Problem to work on: Leaving out every picture, retype the lines below from the top through the one that contains "one that resonates".

Given information:
-*-

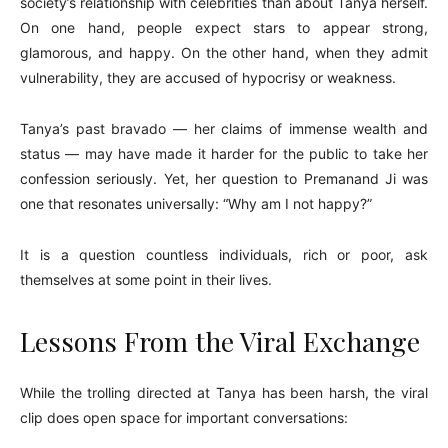
society’s relationship with celebrities than about Tanya herself.
On one hand, people expect stars to appear strong,
glamorous, and happy. On the other hand, when they admit
vulnerability, they are accused of hypocrisy or weakness.
Tanya’s past bravado — her claims of immense wealth and
status — may have made it harder for the public to take her
confession seriously. Yet, her question to Premanand Ji was
one that resonates universally: “Why am I not happy?”
It is a question countless individuals, rich or poor, ask
themselves at some point in their lives.
Lessons From the Viral Exchange
While the trolling directed at Tanya has been harsh, the viral
clip does open space for important conversations:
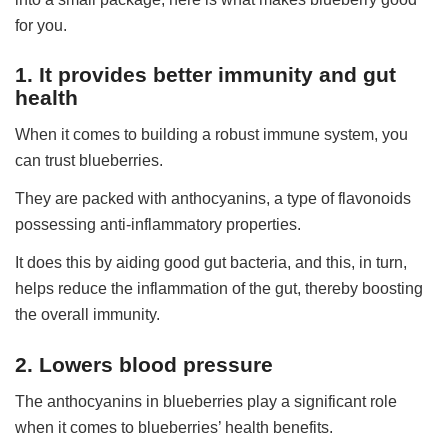
for you.
1. It provides better immunity and gut
health
When it comes to building a robust immune system, you
can trust blueberries.
They are packed with anthocyanins, a type of flavonoids
possessing anti-inflammatory properties.
It does this by aiding good gut bacteria, and this, in turn,
helps reduce the inflammation of the gut, thereby boosting
the overall immunity.
2. Lowers blood pressure
The anthocyanins in blueberries play a significant role
when it comes to blueberries’ health benefits.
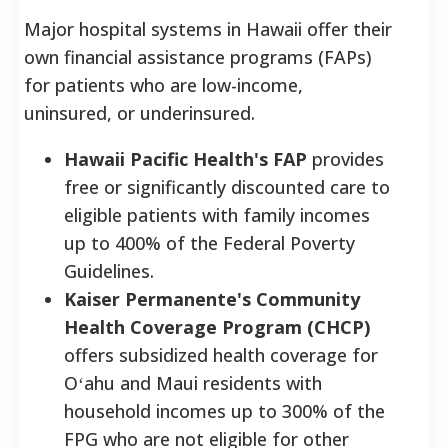
Major hospital systems in Hawaii offer their
own financial assistance programs (FAPs)
for patients who are low-income,
uninsured, or underinsured.
Hawaii Pacific Health's FAP
provides
free or significantly discounted care to
eligible patients with family incomes
up to 400% of the Federal Poverty
Guidelines.
Kaiser Permanente's Community
Health Coverage Program (CHCP)
offers subsidized health coverage for
Oʻahu and Maui residents with
household incomes up to 300% of the
FPG who are not eligible for other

-*-

Solution for this exercise:
society’s relationship with celebrities than about Tanya herself.
On one hand, people expect stars to appear strong,
glamorous, and happy. On the other hand, when they admit
vulnerability, they are accused of hypocrisy or weakness.
Tanya’s past bravado — her claims of immense wealth and
status — may have made it harder for the public to take her
confession seriously. Yet, her question to Premanand Ji was
one that resonates universally: “Why am I not happy?”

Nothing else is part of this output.